NOTIZIE

I Coen tornano al capolavoro

Con "No Country for Old Men" Joel ed Ethan Coen tornano a muoversi verso i livelli filmici del capolavoro: il loro 'noir di confine' è una sintesi assolutamente sorprendente del loro miglior cinema.

No Country for Old Men

01.06.2007 - Autore: Adriano Ercolani
Che “No Country for Old Men” sarebbe stato un film fondamentale nella recente – ed a tratti incerta – filmografia di Joel ed Ethan Coen lo si sapeva già da tempo. Scommettiamo però che in pochi si aspettavano un’opera simile, che può a buon diritto essere già annoverata tra le migliori mai realizzate dai fratelli di Minneapolis.

La materia per andare sul sicuro era a portata di mano, e cioè il feroce romanzo di Cormack McCarthy, che ha permesso loro di tornare agli intrighi noir ed alle atmosfere rarefatte del cinema che meglio sanno padroneggiare; ed infatti in questo film c’è molto del passato glorioso dei Coen: si parte ovviamente da “Blood Simple” (id., 1984), omaggiato soprattutto nel finale con alcune straordinarie inquadrature in cui la fotografia di Roger Deakins – a nostro avviso il miglior direttore della fotografia vivente – tende al chiaroscuro contrastato che era lo stilema visivo principale del loro folgorante esordio. Ma “No Country for Old Men” si presenta come un sunto di molto del cinema degli autori: vi possiamo trovare in filigrana lo humour nero e vagamente nonsense delle loro commedie – ma anche di un gioiello noir come “Fargo” (id., 1996) -, alcune storiche trovate di regia che rimandano ad esempio a “Barton Fink” (id., 1991), oppure gags riprese ed attualizzate da “Arizona Junior” (id., 1987).

Ma se solo questo non bastasse, rimane comunque il fatto che questo lungometraggio è praticamente perfetto sia nella semplice, fondamentale miscela di scrittura cinematografica e messa in scena, sia come veicolo per continuare ad espletare la poetica cinematografica dei Coen, i quali tornato dopo anni a confrontarsi con lo spazio aperto, con i paesaggi sconfinati del deserto a confine con il Messico, e ne tirano fuori un ritratto stilizzato e tagliente dell’ambiente che descrivono. 

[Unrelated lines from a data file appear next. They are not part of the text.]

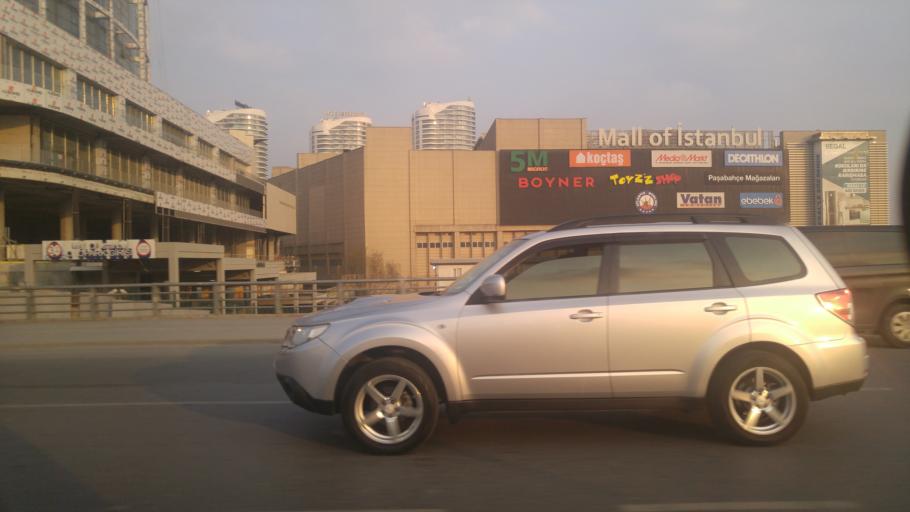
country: TR
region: Istanbul
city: Mahmutbey
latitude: 41.0634
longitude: 28.8035
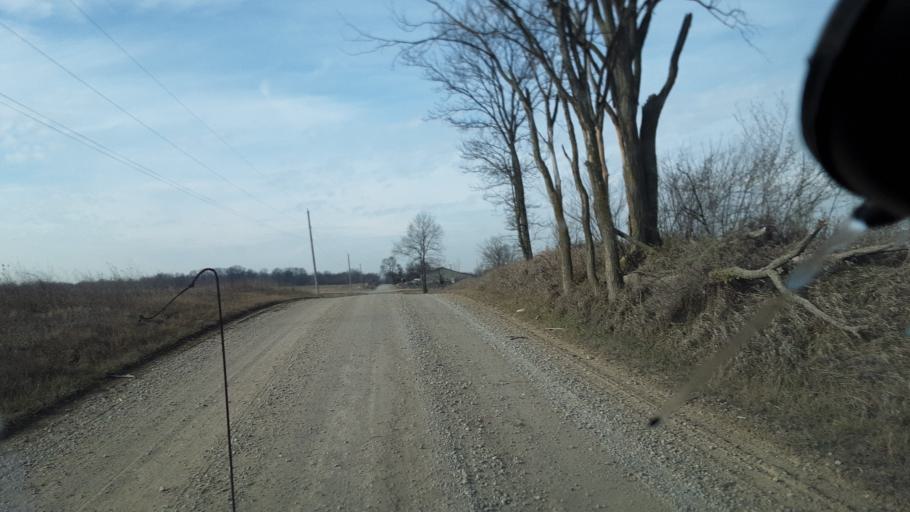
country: US
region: Indiana
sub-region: Allen County
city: Harlan
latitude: 41.2697
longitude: -84.8640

La sceneggiatura del film ricalca in maniera piuttosto fedele l’anima, il tono e la struttura del romanzo, e questo è da solo un atto di grande intelligenza: perché stravolgere un testo che da solo funziona pienamente. Dal canto loro i Coen vi aggiungono una regia che torna ad allontanarsi dal virtuosismo vagamente fine a se steso degli ultimi anni, per costruire ritmo e scene perfettamente cadenzate secondo la loro personale idea: all’interno di questo mosaico asciutto ma sempre elegante, vengono piazzate almeno tre o quattro scene di superba maestria, di sapiente dosaggio della suspence e del tempo filmico. La scelta del cast è poi praticamente inattaccabile: se Tommy Lee Jones e la sorpresa Josh Brolin sono magnificamente funzionali ai rispettivi personaggi, a troneggiare è un Javier Bardem che si candida di diritto ad essere tra i favoriti per la Palma d’Oro come miglior attore.  

Con “No Country for Old Men” Joel ed Ethan Coen tornano a muoversi verso i livelli filmici del capolavoro: il loro “noir di confine” è una sintesi assolutamente sorprendente del loro miglior cinema, espresso però senza fronzoli e con la lucidità necessaria per esprimere una poetica che, a livello squisitamente autoriale, nel panorama americano degli ultimi trent’anni non ha eguali.